Per quanto rischi seriamente l’estinzione, nel romanzo di Andrea Rapino Giuseppe si rivela la prima di una lunga serie di scene indovinate.
Magari vi verrà voglia di chiamarlo Peppe. Fate pure: Giuseppe che non ha cognome è un giovane operaio che abita in una cittadina di provincia. Lavora in una fabbrica metal meccanica nel comune confinante e situato poco più a sud.
C’è un fiume che divide due città: ma allo stesso tempo quel corso d’acqua è la calamita che unisce i due mondi che Giuseppe tenta in tutti i modi di tenere lontani attraverso appellativi sprezzanti o commenti sarcastici e impietosi.
L’inizio de Banda San’ Antonio è in realtà un incipit più cinematografico che letterario: Giuseppe sogna di trovarsi in Vietnam nei pressi di una parete crivellata di colpi che rimbombano.
Il suo incubo finisce alle cinque di mattina, ma non può considerarsi salvo: si rende conto che è l’alba di un giorno di settembre, il mese che sancisce la fine di una stagione passata nei locali e negli “sfigati” stabilimenti balneari della costa.
Nel mese che designa l’inizio dell’autunno, in perfetta controtendenza rispetto alle regole della natura, Giuseppe è come tutti gli altri esseri umani, messo quasi al muro di fronte alle sue responsabilità.
Già, c’è il capannone della sua fabbrica che lo aspetta. All’interno di quei capannoni, circondato da quelli che definisce metal mezzadri, non risuonano le urla del Sergente Hartman bensì le vocine dei capi contenti di tornare al lavoro, rei di incitarlo a produrre senza sosta lastre “lisce come le faccia di un bambino”.
Sono ancora nel mondo di Andrea, quando tra queste pagine lette in anteprima sul sito di Bookabook, vedo Giuseppe varcare quel fiume all’uscita dalla fabbrica ogni giorno e nell’attesa febbrile del venerdì.
Prima che un lungo week end cominci, perché dopotutto il suo destino è legato alle vicende sportive di Artemide, la squadra della sua città, capace di appassionare lui e i suoi amici più di un club di serie A. Ma Artemide – o meglio dire la Dea – sin da subito è un personaggio indiscusso:
la squadra che questi ragazzi seguono sopratutto nelle lunghe trasferte dall’esito sempre diverso e sempre incerto, in realtà sostiene e tiene per mano i compagni della Banda in un presente con pochi colori.
Grigio, uniforme come le lastre di metallo che Giuseppe produce, destinate al fabbricone dove si realizzano grossi furgoni.

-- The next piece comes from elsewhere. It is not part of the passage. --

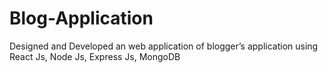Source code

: # Blog-Application
Designed and Developed an web application of blogger’s application using React Js, Node Js, Express Js, MongoDB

You’ll never walk alone è il loro motto nonché il canto calcistico per eccellenza. Eppure anche qui, in un romanzo dove il realismo psicologico si fa strada grazie alla voce narrante del suo protagonista, quel coro diventa una formula magica straordinariamente verosimile. Credibile al punto da rendere giustizia all’immagine delle zucche d’agosto che sul finire dell’estate e agli albori di settembre tornano a trasformarsi, puntualmente, in capannoni industriali.
Per coloro che sono cresciuti tra le strade dei quartieri di provincia – come San’ Antonio – in città di provincia, resiste l’immagine dei ragazzi che nei week end sopravvivono illudendosi di vivere una vita spericolata.
Più che magicamente, la provincia è – amaramente – anche questa: ad Andrea ho chiesto perché ha scelto di continuare a viverci e mi ha dato la sua risposta.
A me resta invece una domanda: qualcun altro, tra i rimasti, saprebbe rinunciarci per sempre?
Nonostante quell’apostrofo volutamente sbagliato, credo che l’unica certezza in merito resti Banda San’ Antonio. Leggetelo dove volete, ma prenotiamolo insieme.